Check the gas cap and make sure it is venting. Try starting it with out the cap on.

Also make sure there are not air leaks between the carb and intake manifold. This mess up the mixture.

This would be a long shot and I hope this is not the case but the timing may be off a hair. check the fly wheel key and make sure it is not sheared.


----------



## 94EG8 (Feb 13, 2014)

Bypass the low oil sensor, sometimes they go bad. I'd also check the valve clearance and see if maybe the exhaust valve is too tight and not closing all the way. About 0.003" is good.


----------



## shredder25 (Nov 6, 2015)

I figured it out.

When i got the snowblower i pulled the cover off of the air cleaner. There was no air cleaner but a huge mouse nest. So my theory was after a while that it sucked the rats nest through and tried to shoot it out of the exhaust.

Pulled the exhaust off and i couldnt blow threw it. So i pulled yhe screen out of it anf sure enough there was nest in there. Put it back on and pulled it over 2 times and it fired right up and bkew the remainder of the nest out. 

Fires up first pull now.

Thanks for all your guys help.

I do have another question tho lol. One of the tracks are a little loose. How to you tighten those


----------



## bwdbrn1 (Nov 24, 2010)

Darned rodents! That'll do it. Engines aren't anything more than an air pump. Such air in one side, mix a little fuel with it and blow it out the other side. Can't do that with vermin take up residence.

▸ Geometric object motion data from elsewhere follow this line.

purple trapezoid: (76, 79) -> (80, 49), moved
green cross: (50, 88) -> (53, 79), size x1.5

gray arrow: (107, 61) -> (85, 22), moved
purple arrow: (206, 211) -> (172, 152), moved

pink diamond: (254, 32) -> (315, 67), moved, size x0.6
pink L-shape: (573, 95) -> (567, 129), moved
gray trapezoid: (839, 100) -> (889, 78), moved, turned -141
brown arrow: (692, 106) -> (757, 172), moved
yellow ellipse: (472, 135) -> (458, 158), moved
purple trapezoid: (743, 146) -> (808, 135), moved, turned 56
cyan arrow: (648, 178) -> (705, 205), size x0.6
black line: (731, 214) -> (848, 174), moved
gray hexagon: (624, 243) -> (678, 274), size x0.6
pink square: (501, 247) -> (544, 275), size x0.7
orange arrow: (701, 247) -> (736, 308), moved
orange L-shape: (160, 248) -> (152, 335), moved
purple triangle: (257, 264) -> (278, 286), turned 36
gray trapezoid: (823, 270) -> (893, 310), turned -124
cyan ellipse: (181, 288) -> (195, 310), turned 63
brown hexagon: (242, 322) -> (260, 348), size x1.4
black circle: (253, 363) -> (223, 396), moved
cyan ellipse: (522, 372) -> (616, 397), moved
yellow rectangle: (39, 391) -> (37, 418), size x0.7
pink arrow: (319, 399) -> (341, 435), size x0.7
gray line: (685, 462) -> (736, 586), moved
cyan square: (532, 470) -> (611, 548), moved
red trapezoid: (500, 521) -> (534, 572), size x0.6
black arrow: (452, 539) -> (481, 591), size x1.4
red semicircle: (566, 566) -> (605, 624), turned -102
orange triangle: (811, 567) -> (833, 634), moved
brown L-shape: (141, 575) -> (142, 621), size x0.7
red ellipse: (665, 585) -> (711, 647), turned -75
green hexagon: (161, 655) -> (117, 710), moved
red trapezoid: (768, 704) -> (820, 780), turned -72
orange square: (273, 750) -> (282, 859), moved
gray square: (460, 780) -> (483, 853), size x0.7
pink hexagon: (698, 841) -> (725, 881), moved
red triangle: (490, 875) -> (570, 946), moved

Glad to hear you got it figured out.

Take a look in the owner's manual. It'll tell you how to adjust the tension on the tracks. If you didn't get it with the machine, you can download it on Honda's Power Equipment web site. There's a couple of them listed. Pick the one that falls into the serial number range of the one you have.

Honda Snow Blowers - Two Stage - Owners Manuals


----------